Instructions to follow: Each line that has the string "decision" must be copied from the records below.

[Items listed in a dataset]
++++++++++
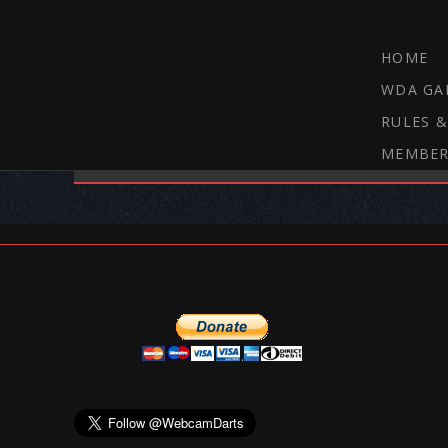
HOME
WDA GA
RULES &
MEMBER
THE WEBCAM DARTS FORUM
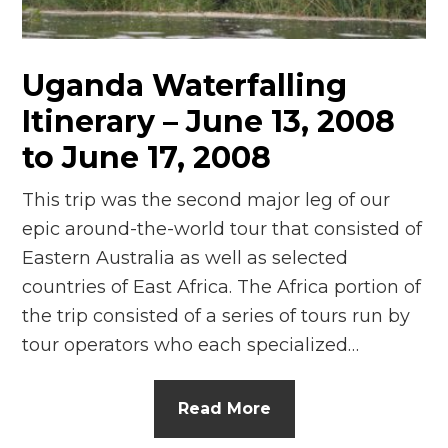
n
el
Uganda Waterfalling
Itinerary – June 13, 2008
to June 17, 2008
This trip was the second major leg of our
epic around-the-world tour that consisted of
Eastern Australia as well as selected
countries of East Africa. The Africa portion of
the trip consisted of a series of tours run by
tour operators who each specialized…
Read More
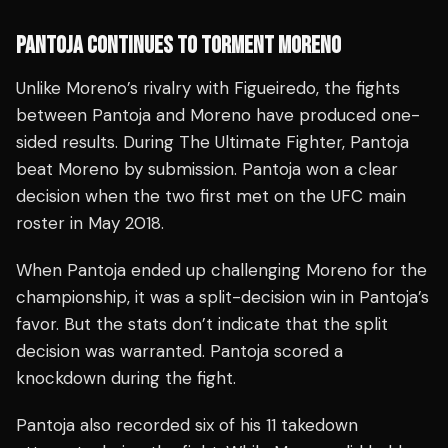
PANTOJA CONTINUES TO TORMENT MORENO
Unlike Moreno’s rivalry with Figueiredo, the fights
between Pantoja and Moreno have produced one-
sided results. During The Ultimate Fighter, Pantoja
beat Moreno by submission. Pantoja won a clear
decision when the two first met on the UFC main
roster in May 2018.
When Pantoja ended up challenging Moreno for the
championship, it was a split-decision win in Pantoja’s
favor. But the stats don’t indicate that the split
decision was warranted. Pantoja scored a
knockdown during the fight.
Pantoja also recorded six of his 11 takedown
++++++++++
Output of the task:
decision when the two first met on the UFC main
championship, it was a split-decision win in Pantoja’s
decision was warranted. Pantoja scored a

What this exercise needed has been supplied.